Recorded data:
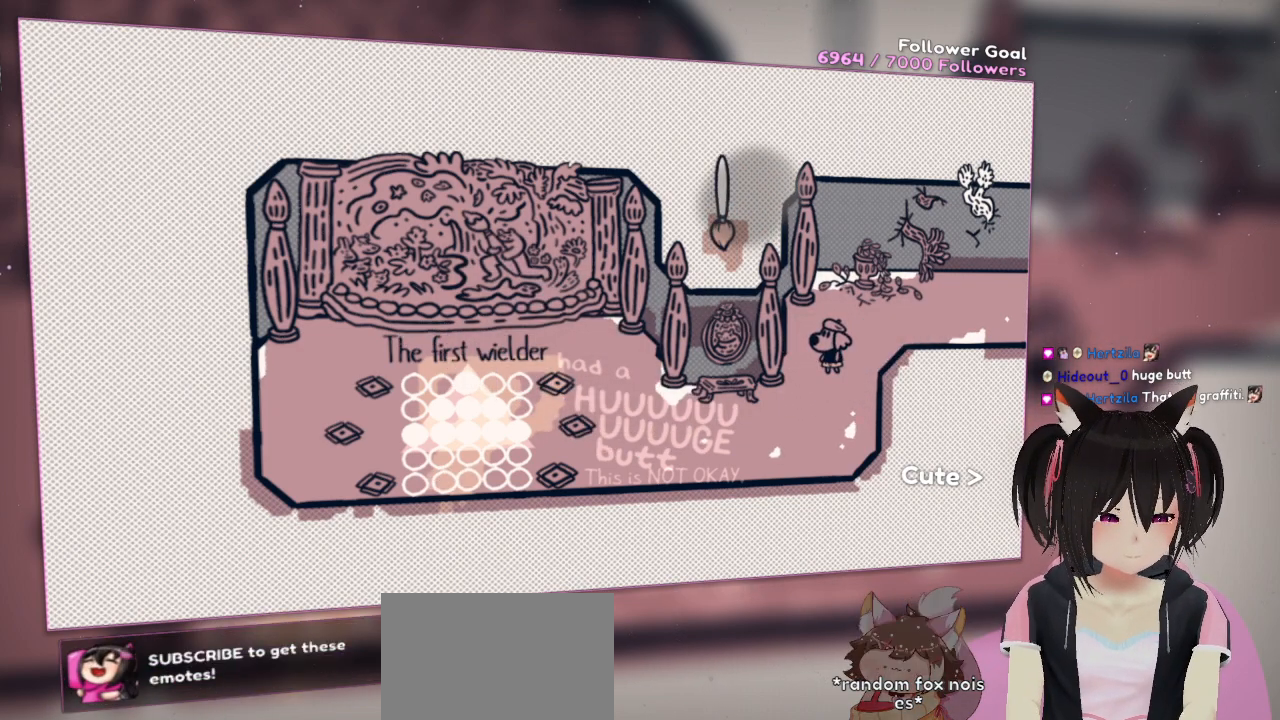
{"buttons": ["R2"], "left_stick": "center", "right_stick": "center", "events": [[117, "R2", "down"], [200, "R2", "up"], [283, "R2", "down"]]}
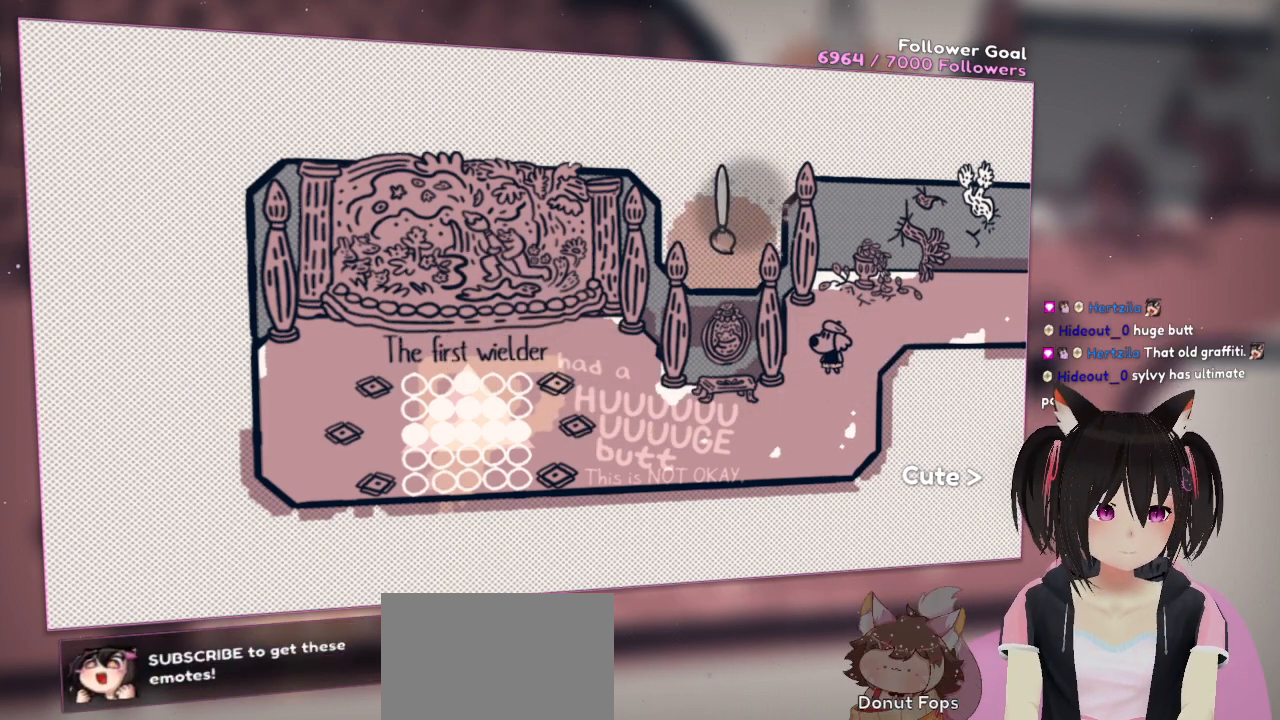
{"buttons": ["R2"], "left_stick": "center", "right_stick": "up-left", "events": [[500, "right_stick", "up-left"]]}
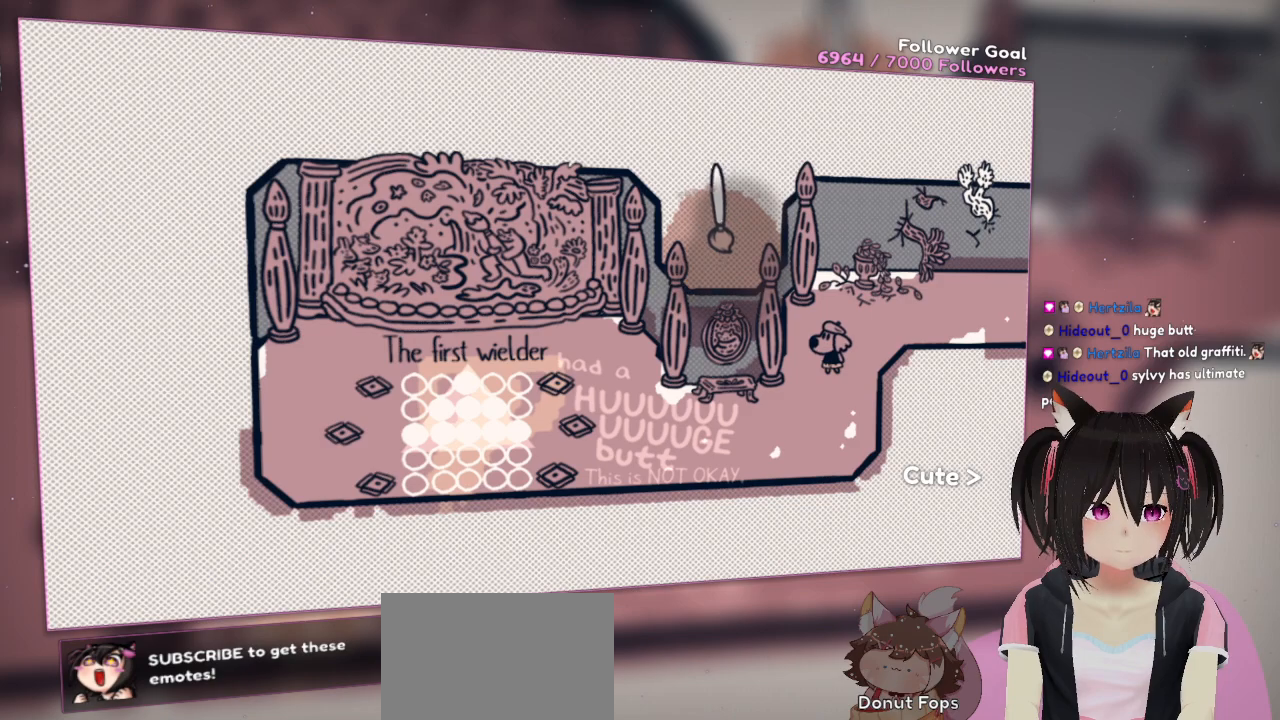
{"buttons": ["R2"], "left_stick": "center", "right_stick": "center", "events": [[133, "right_stick", "center"], [317, "Y", "down"], [467, "Y", "up"]]}
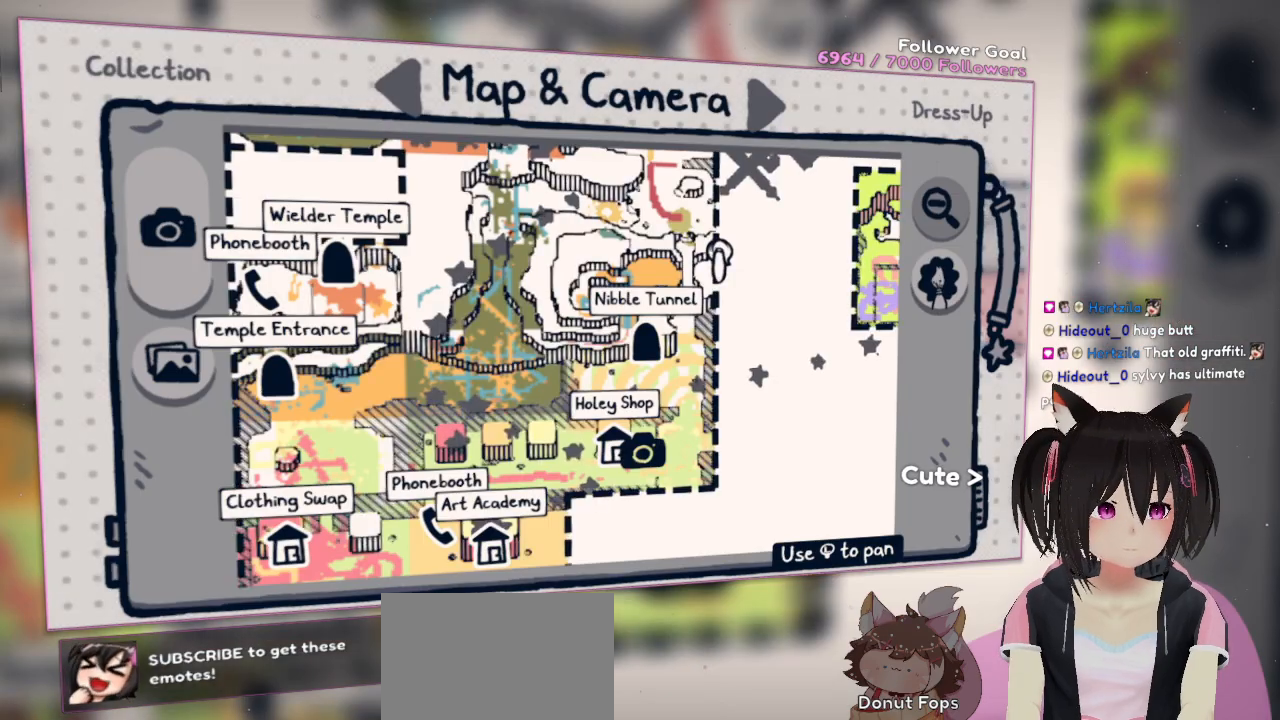
{"buttons": [], "left_stick": "center", "right_stick": "center", "events": [[467, "R2", "up"]]}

Assignment:
Scan the data for the string "down" and copy each line in which it occurs.

Final answer:
{"buttons": ["R2"], "left_stick": "center", "right_stick": "center", "events": [[117, "R2", "down"], [200, "R2", "up"], [283, "R2", "down"]]}
{"buttons": ["R2"], "left_stick": "center", "right_stick": "center", "events": [[133, "right_stick", "center"], [317, "Y", "down"], [467, "Y", "up"]]}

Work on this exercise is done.